Gil jumps off his barstool. ‘Erin! This is a surprise!’
Her gaze flicks across to him, rests on him for a split second.
‘Hi, Gil,’ she says in an absent-minded way, as if it’s a politeness, an automatic response she’s put no thought into, and then the beam of her attention returns to Simon, leaving him cold and shivering.
He wants to jump in between them and wave his arms, tell them not to have the conversation they’re about to have. Not because he wishes it was him she was looking at with such devotion –although he does – but because it’s just hit him she’s flown across the Atlantic to surprise Simon and this joyful reunion will not go the way she’s expecting. It strikes him that Simon might well be about to break her heart.
‘Listen, Erin …’ Simon begins.
She nods, smile returning slightly.
He looks around. ‘Why don’t I take you out for a bite to eat? Somewhere more … private. And we can talk. Properly.’ He shoots a look at Gil, one that both saysHelp me!andWish me luck!And then he takes Erin by the hand and leads her back out into the frosty evening.
CHAPTER SIXTY-FOUR
Present Day
Gil is busy doing whatever he’s doing on the lower floor, so I gather up my nerve and make myself a watercolour station at the long dining table overlooking the river. It’s soothing preparing the space, setting out the artist’s pad and brushes, getting a couple of tumblers of clean water. I tape a piece of watercolour paper to an old board Gil found in a storeroom.

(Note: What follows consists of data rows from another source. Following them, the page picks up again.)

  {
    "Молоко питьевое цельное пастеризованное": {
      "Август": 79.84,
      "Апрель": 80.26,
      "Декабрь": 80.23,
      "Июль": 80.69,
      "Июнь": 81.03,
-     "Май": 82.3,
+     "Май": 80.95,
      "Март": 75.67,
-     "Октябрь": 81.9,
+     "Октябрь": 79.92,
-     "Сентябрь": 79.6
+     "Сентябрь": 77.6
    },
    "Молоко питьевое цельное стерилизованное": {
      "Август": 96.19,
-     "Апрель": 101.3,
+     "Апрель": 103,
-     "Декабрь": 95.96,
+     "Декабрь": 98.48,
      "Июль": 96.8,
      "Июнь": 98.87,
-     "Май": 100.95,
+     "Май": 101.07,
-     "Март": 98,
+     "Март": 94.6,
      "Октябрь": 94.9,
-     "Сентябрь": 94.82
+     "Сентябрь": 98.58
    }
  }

The day is bright but slightly overcast and I check the exact colour of the sky and try to replicate it on the saucer I’m using for mixing colours. When I’ve got it just right, I take a clean brush and wet the paper, then add the paint at the top and work downwards, creating a gradient. When I’ve finished, I look at the landscape I’m trying to replicate again. I decide not to paint the village – too many houses and fiddly bits for a first attempt – but the rolling hills behind them, divided by dark green hedgerows into patchwork fields and dotted here and there with either trees or sheep, are the perfect subject.

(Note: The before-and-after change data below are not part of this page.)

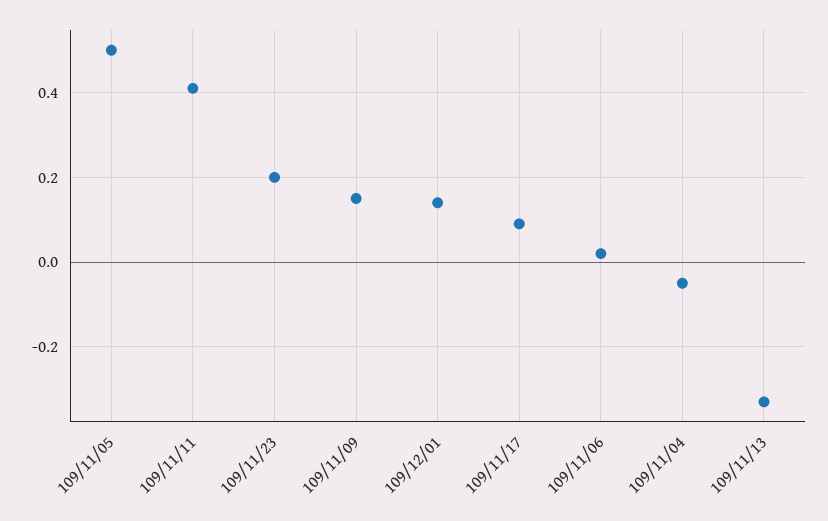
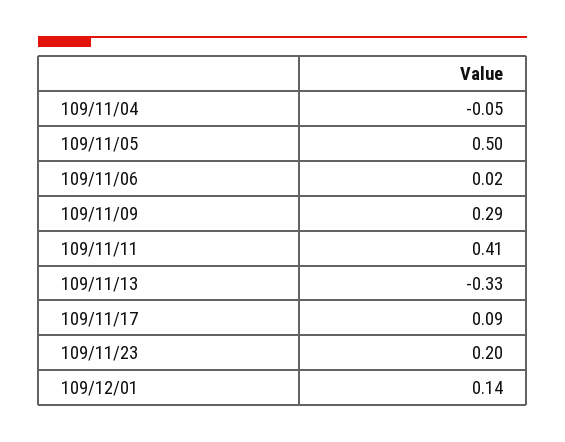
  {
    "109/11/05": 0.5,
    "109/11/11": 0.41,
    "109/11/23": 0.2,
-   "109/11/09": 0.15,
+   "109/11/09": 0.29,
    "109/12/01": 0.14,
    "109/11/17": 0.09,
    "109/11/06": 0.02,
    "109/11/04": -0.05,
    "109/11/13": -0.33
  }

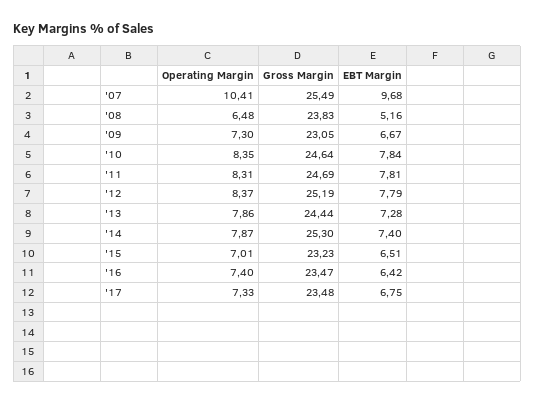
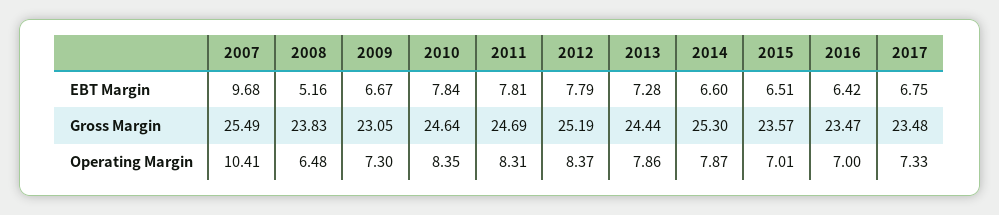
  {
    "Operating Margin": {
      "'07": 10.41,
      "'08": 6.48,
      "'09": 7.3,
      "'10": 8.35,
      "'11": 8.31,
      "'12": 8.37,
      "'13": 7.86,
      "'14": 7.87,
      "'15": 7.01,
-     "'16": 7.4,
+     "'16": 7,
      "'17": 7.33
    },
    "Gross Margin": {
      "'07": 25.49,
      "'08": 23.83,
      "'09": 23.05,
      "'10": 24.64,
      "'11": 24.69,
      "'12": 25.19,
      "'13": 24.44,
      "'14": 25.3,
-     "'15": 23.23,
+     "'15": 23.57,
      "'16": 23.47,
      "'17": 23.48
    },
    "EBT Margin": {
      "'07": 9.68,
      "'08": 5.16,
      "'09": 6.67,
      "'10": 7.84,
      "'11": 7.81,
      "'12": 7.79,
      "'13": 7.28,
-     "'14": 7.4,
+     "'14": 6.6,
      "'15": 6.51,
      "'16": 6.42,
      "'17": 6.75
    }
  }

Only painting is harder than I remember. Possibly because it’s been around a decade since I’ve held a brush, and almost certainly because it’s exposing the deterioration of my fine motor skills since the accident.I struggle to draw even a vaguely straight line with my brush to start off with.
After twenty minutes, I declare the paint-streaked piece of paper in front of me as my tester page and throw it away. The only problem is that the next three attempts go exactly the same way. Instead of the elegant little sketch of the Devon countryside I’d pictured before I sat down, all I have is a colourful soggy mess worthy of a preschooler.

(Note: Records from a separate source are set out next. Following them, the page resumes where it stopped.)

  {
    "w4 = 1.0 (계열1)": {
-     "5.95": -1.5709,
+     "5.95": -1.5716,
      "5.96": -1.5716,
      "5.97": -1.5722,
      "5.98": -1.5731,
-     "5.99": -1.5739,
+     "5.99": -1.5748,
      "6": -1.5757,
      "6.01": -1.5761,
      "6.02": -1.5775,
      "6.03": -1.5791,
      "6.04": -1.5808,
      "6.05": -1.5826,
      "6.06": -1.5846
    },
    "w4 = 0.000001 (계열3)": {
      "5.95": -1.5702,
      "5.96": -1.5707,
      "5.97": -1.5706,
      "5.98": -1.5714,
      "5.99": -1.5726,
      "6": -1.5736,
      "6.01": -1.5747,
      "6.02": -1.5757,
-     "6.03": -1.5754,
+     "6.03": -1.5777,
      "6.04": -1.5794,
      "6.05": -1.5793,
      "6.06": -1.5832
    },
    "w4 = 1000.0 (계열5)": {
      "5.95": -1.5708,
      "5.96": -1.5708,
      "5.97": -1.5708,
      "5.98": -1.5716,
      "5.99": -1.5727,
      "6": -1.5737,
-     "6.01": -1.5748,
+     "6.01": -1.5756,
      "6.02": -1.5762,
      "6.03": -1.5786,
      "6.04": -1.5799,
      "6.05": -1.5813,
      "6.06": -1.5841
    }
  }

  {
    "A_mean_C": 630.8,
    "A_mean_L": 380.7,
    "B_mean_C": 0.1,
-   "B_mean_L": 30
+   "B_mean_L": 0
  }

Prickly warmth surges through me and I rip the wet paper off the board and squash it into a ball, then throw it across the room. And then I feel cross at myself for being such a baby.
As I stand to fetch it, I hear footsteps on the stairs. I almost knock a chair over as I dive for the evidence of my temper tantrum. Gil appears in the doorway as I’m attempting to hide it in the kitchen bin.
‘How’s it going?’ he says, following my hand as I lift my foot off the pedal and the bin lid clunks closed.
‘I suck,’ I say sulkily, even though I had intended to pretend everything was going wonderfully.
He blinks. ‘That well, huh?’
‘And I’m being a brat about it,’ I add, unable to quell the urge to explain myself. I don’t want anyone to see me struggling, let alone this man, but he’s kind of caught me red-handed, so what else can I do?
‘It must be frustrating to find things that used to be easy more challenging.’
‘It is …’ I stare at him, wondering how he knew that.
‘I read a book,’ he adds, clearly having read my telltale features.